Reine Geschmackssache

Tomanten

Die Geister scheiden sich auch bei der Frage: Schmeckt Bio besser? Viele Konsumenten schwören auf das Aroma von Öko-Apfel und Co. Das BZFE meint: „Weil Biobauern auf leicht lösliche Synthetik-Dünger verzichten, wachsen Obst und Gemüse etwas langsamer. Schöner Nebeneffekt: Es enthält bis zu 20 % weniger Wasser, schmeckt darum oft intensiver und hat eine bessere Textur.“

Dagegen zeigte sich bei Blindverkostungen der Stiftung Warentest: „Produkte mit Bio-Logo schmecken genauso gut oder mittel¬mäßig wie die ohne.“ Die Tester ermittelten in beiden Produktgruppen sehr Schmackhaftes: bei den Bio-Lebensmitteln überzeugten beispielsweise schwarze Oliven und Schinken, bei konventioneller Ware unter anderem junger Gouda und geräuchertes Forellenfilet.

Alles nachhaltig, oder was?

Zumindest in puncto Umwelt und Klimaschutz dürfte Bio die Nase vorne haben, oder?

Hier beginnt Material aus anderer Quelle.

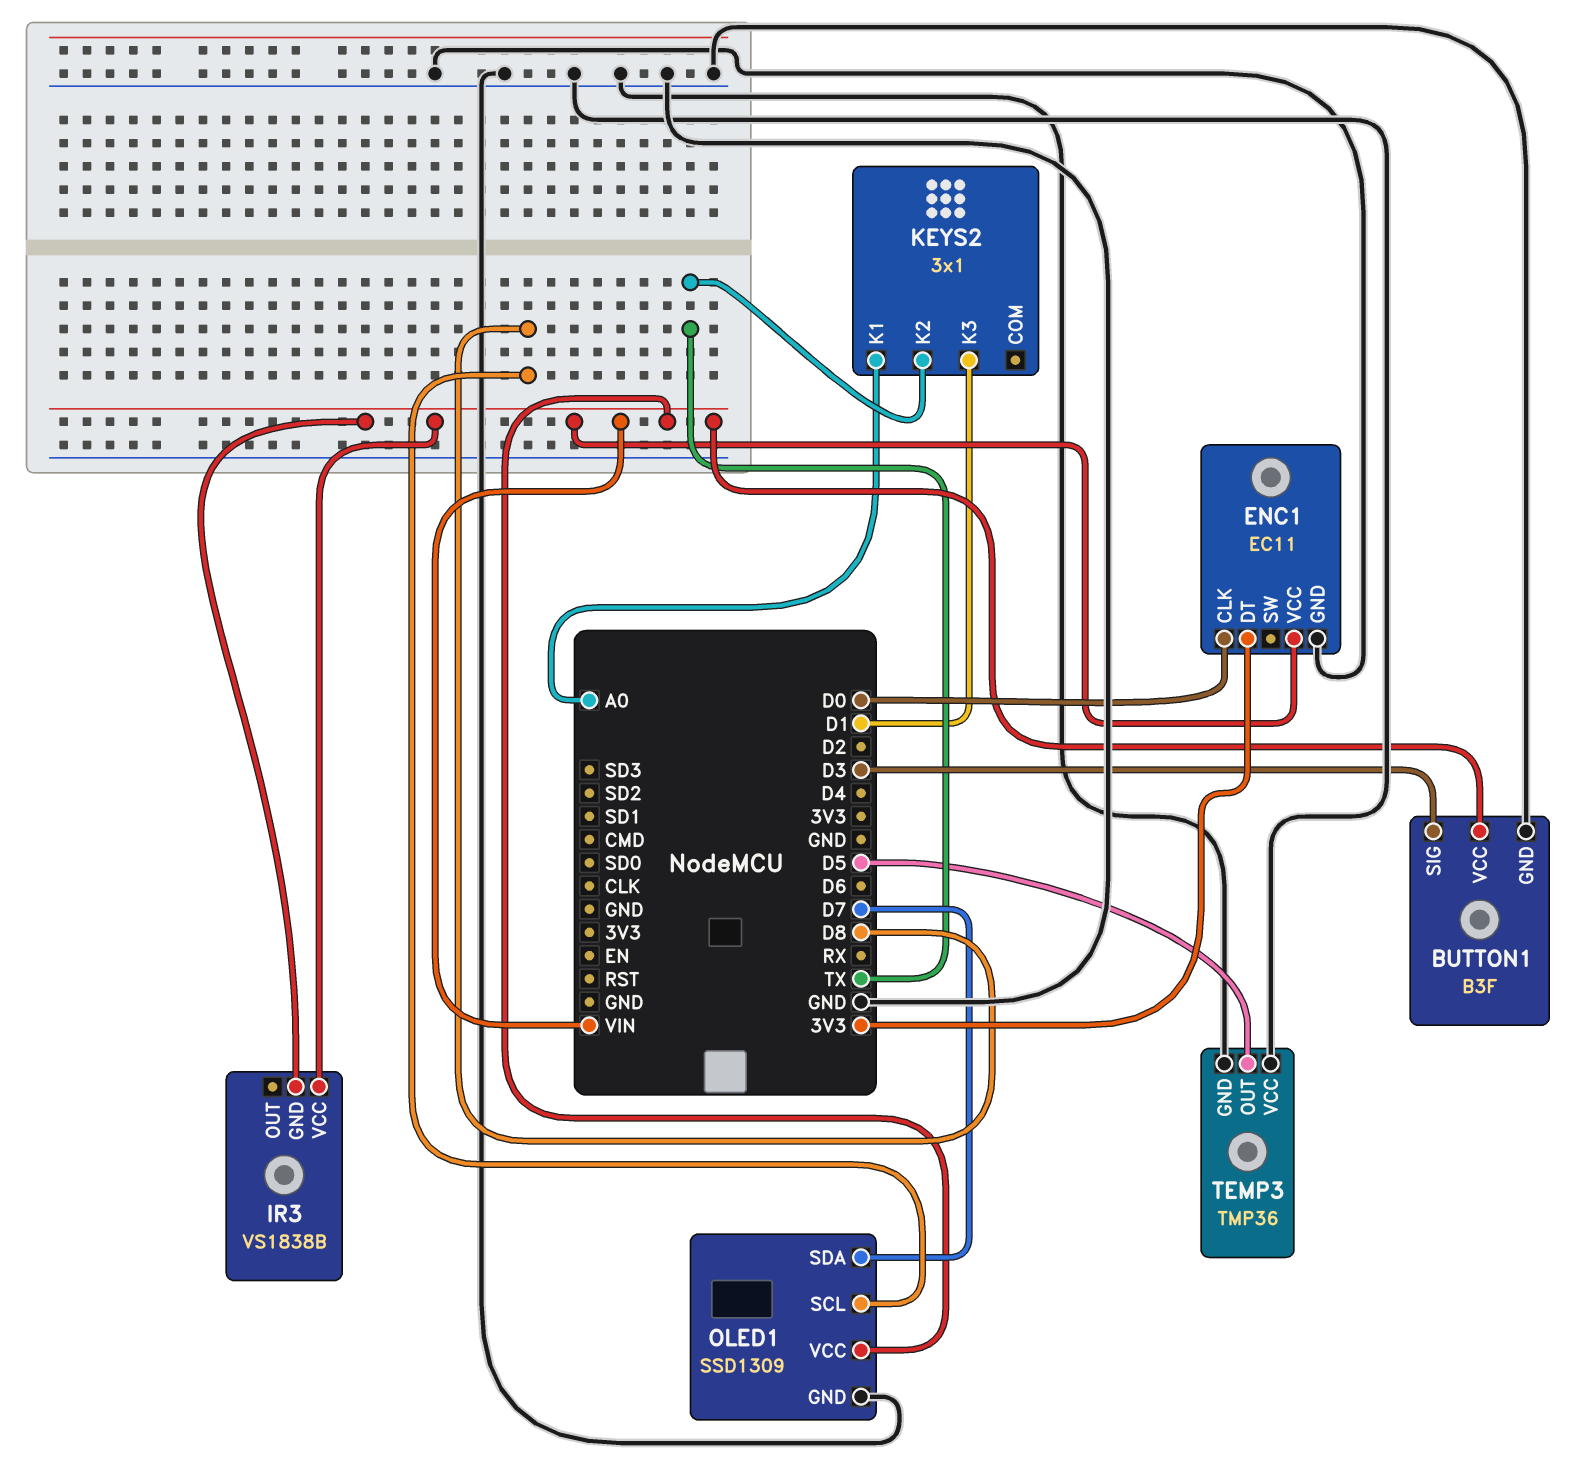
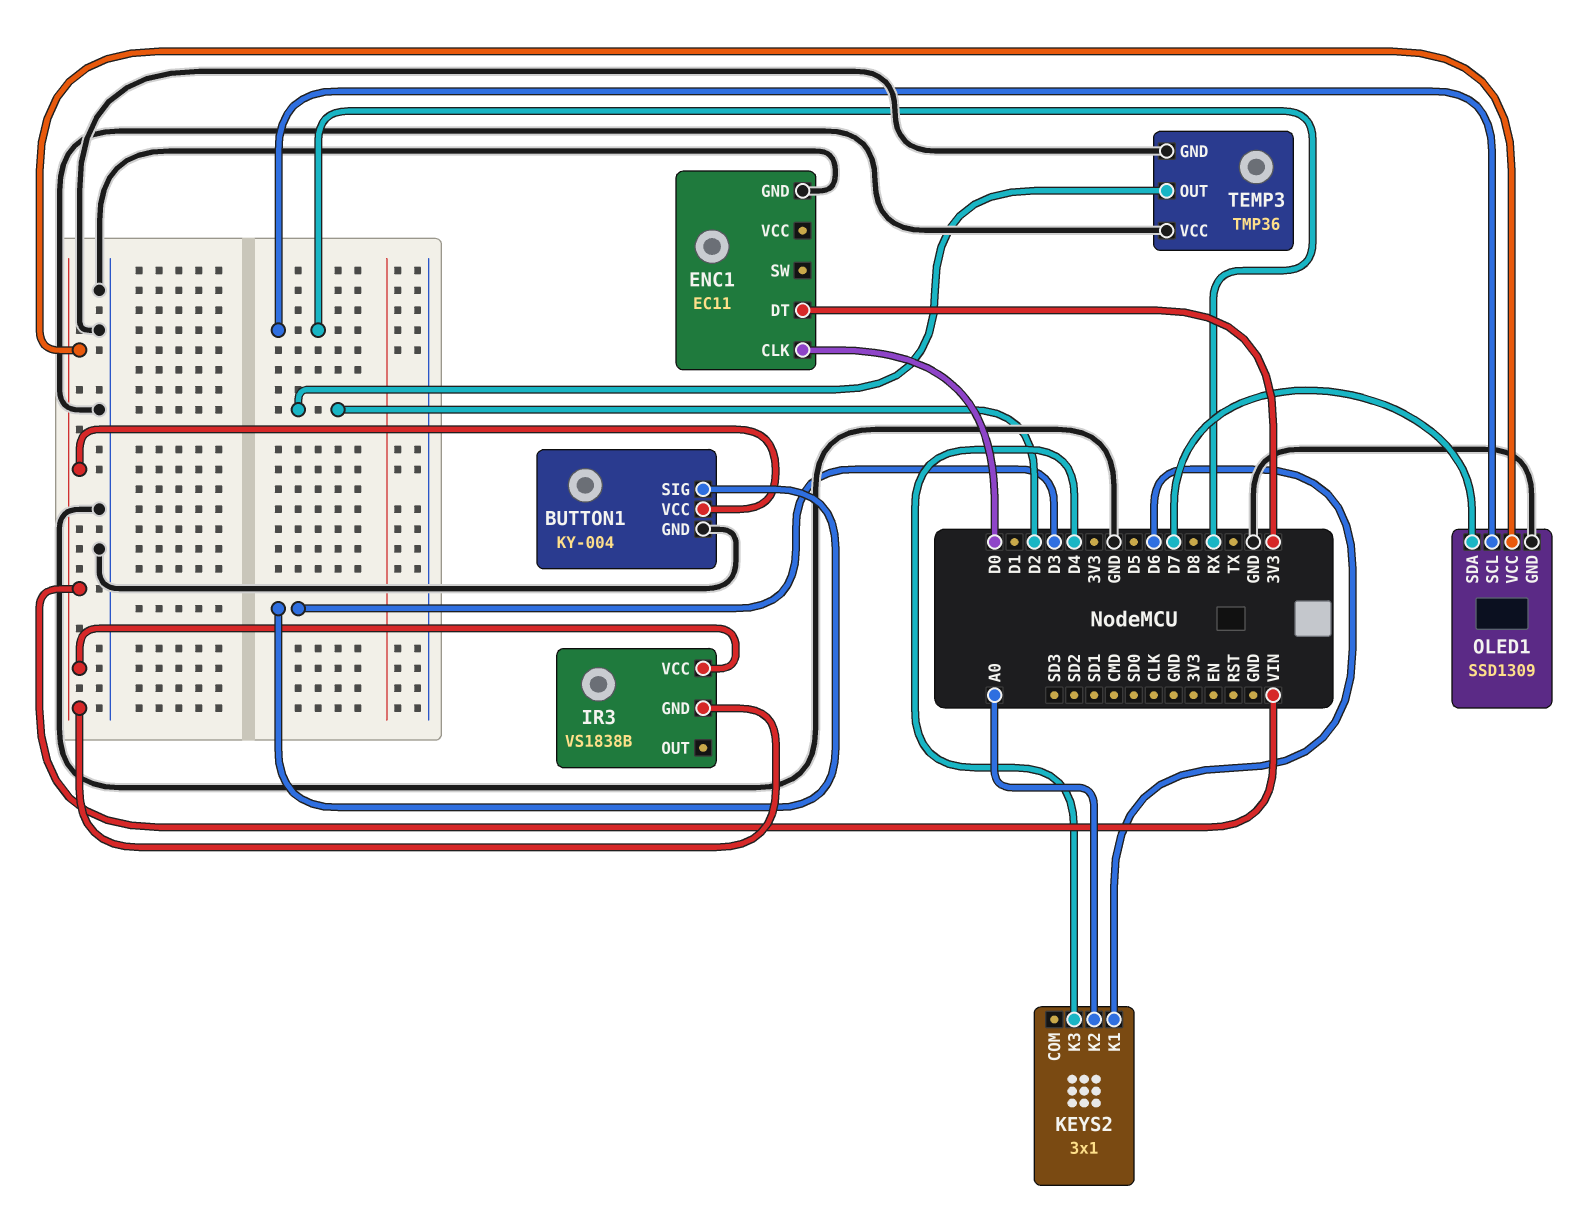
BUTTON1: B3F -> KY-004
ENC1 pin VCC: VIN -> none
KEYS2 pin K1: A0 -> D6
KEYS2 pin K2: TX -> A0
KEYS2 pin K3: D1 -> D4
OLED1 pin SCL: D8 -> RX
TEMP3 pin OUT: D5 -> D2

Für viele Experten ist klar: Der Öko-Landbau verringert die Nitratbelastung von Gewässern und Grundwasser. Außerdem fördern Bio-Bauern durch u.a. die organische Düngung und wechselnde Fruchtfolge die Humusbildung und die Fruchtbarkeit des Bodens. Nicht zuletzt sind Öko-Flächen artenreicher: Integrierte Hecken, Tümpel und Streuobstwiesen bieten Lebensraum für viele Pflanzen und Tiere.

Aber es gibt auch Widerspruch. So stößt etwa der Einsatz von Kupfer als Pflanzenschutzmittel im Öko-Landbau auf Kritik. Oder die Standards für die Tierhaltung: Beispielsweise gibt es für das EU-Bio-Siegel keine konkreten Vorgaben für Tiertransporte. Ein weiteres Beispiel: Eine britische Studie vergibt Minuspunkte in Sachen Klimaschutz. Danach würde eine Umstellung auf 100 % ökologischen Landbau in Großbritannien zu einem Anstieg der CO2-Emissionen führen. Denn aufgrund der geringeren Produktivität des Bio-Anbaus müssten unter Umständen mehr Nahrungsmittel importiert werden, was den Ausstoß an Treibhausgasen in die Höhe treiben würde. Und wegen der unter Umständen geringeren Erträge benötigt Biolandbau zudem teils mehr Fläche.

Avocado

Fazit: Bio boomt, aber die Meinungen in Sachen Gesundheit, Geschmack und Nachhaltigkeit gehen auseinander. Sowohl biologische als auch konventionelle Produkte weisen von Fall zu Fall Stärken und Schwächen auf. Fakt ist: Der Bio-Trend zeigt, dass Konsumenten zunehmend Wert auf die Herkunft, den Anbau und die Qualität von Lebensmitteln legen – und Wertschätzung für Nahrung und ihre Produktion ist in jedem Fall wichtig.

Info
Schon gewusst? 6 Fakten über Bio-Lebensmittel

1. Geringer Marktanteil

Trotz steigender Nachfrage liegt der Bio-Anteil im Gesamtmarkt für Lebensmittel in Deutschland bei nur 6,4 %.

2. Grenzenloses Wachstum

In ganz Europa wurden 2019 Bio-Lebensmittel im Wert von 45 Mrd. € gekauft, in Ländern wie Frankreich, Spanien und Dänemark wächst der Biomarkt zweistellig.

3. Jubiläum fürs Bio-Siegel

Am 5. September 2021 wird das sechseckige deutsche Bio-Siegel 20 Jahre alt.

4. Ausgezeichnete Vielfalt

Mehr als 93.00 Produkte und mehr als 6.000 Unternehmen tragen das nationale staatliche Bio-Siegel.

5. Bio-Bauern im Aufwind

In Deutschland gab es 2020 insgesamt 35.413 Bio-Höfe. Das sind rund 13,4 % aller Landwirtschaftsbetriebe.

6. Mehr Fläche angestrebt

Ziel der Bundesregierung ist es, den Anteil der ökologischen Anbaufläche von heute rund 10 % bis 2030 auf 20 % auszuweiten.